• _Records provided_
-- START --

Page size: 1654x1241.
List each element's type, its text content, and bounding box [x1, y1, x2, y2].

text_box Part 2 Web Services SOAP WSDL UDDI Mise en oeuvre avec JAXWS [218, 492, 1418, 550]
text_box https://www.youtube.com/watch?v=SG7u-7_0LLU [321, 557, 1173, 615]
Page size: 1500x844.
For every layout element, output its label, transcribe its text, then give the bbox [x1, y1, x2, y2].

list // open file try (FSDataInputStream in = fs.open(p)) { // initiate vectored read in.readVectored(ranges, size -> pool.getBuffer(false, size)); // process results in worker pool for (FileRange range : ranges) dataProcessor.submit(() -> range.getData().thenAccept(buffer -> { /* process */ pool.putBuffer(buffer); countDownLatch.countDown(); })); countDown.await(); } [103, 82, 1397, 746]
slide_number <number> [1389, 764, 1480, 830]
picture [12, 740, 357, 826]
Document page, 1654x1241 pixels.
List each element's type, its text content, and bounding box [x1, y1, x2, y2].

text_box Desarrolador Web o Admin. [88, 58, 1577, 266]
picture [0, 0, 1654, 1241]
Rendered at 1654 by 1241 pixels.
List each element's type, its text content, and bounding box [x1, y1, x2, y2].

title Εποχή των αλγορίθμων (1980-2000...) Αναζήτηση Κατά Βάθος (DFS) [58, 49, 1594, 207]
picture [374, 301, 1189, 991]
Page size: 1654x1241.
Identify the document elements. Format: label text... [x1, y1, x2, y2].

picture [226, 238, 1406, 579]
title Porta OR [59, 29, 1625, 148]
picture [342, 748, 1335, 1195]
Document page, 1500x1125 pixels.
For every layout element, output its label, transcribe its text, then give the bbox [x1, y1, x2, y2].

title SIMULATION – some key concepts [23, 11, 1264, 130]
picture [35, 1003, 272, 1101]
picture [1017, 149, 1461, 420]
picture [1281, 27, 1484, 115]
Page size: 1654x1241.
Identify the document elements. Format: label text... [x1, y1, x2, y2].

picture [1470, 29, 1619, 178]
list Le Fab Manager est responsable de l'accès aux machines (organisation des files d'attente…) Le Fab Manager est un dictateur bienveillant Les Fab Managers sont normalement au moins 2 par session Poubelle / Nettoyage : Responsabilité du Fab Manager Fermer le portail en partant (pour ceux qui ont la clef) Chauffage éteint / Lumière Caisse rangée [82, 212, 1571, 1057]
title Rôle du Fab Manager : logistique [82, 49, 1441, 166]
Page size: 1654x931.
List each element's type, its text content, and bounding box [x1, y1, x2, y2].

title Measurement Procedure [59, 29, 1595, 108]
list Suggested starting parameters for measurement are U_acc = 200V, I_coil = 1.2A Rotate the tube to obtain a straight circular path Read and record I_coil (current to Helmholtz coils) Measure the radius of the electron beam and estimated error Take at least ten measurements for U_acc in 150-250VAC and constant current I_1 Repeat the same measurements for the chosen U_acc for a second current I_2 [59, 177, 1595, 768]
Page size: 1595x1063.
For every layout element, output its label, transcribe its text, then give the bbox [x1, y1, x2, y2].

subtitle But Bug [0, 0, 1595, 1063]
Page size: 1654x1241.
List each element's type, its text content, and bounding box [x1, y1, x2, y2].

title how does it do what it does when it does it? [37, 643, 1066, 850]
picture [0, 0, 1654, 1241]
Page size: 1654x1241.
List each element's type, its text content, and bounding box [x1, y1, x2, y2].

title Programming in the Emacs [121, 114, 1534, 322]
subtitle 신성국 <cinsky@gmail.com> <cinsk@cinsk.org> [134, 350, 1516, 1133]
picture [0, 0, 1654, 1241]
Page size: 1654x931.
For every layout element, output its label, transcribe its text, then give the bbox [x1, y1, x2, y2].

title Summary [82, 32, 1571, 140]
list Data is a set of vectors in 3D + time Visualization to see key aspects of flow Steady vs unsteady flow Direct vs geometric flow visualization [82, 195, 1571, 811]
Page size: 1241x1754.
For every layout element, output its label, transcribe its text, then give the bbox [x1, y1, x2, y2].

-- END --

• _Set problem_
Reproduce verbatim the lines of the records above, from the line containing "Document page, 1500x1125 pixels." up to and including the line containing "picture [1281, 27, 1484, 115]".

• _Written solution_
Document page, 1500x1125 pixels.
For every layout element, output its label, transcribe its text, then give the bbox [x1, y1, x2, y2].

title SIMULATION – some key concepts [23, 11, 1264, 130]
picture [35, 1003, 272, 1101]
picture [1017, 149, 1461, 420]
picture [1281, 27, 1484, 115]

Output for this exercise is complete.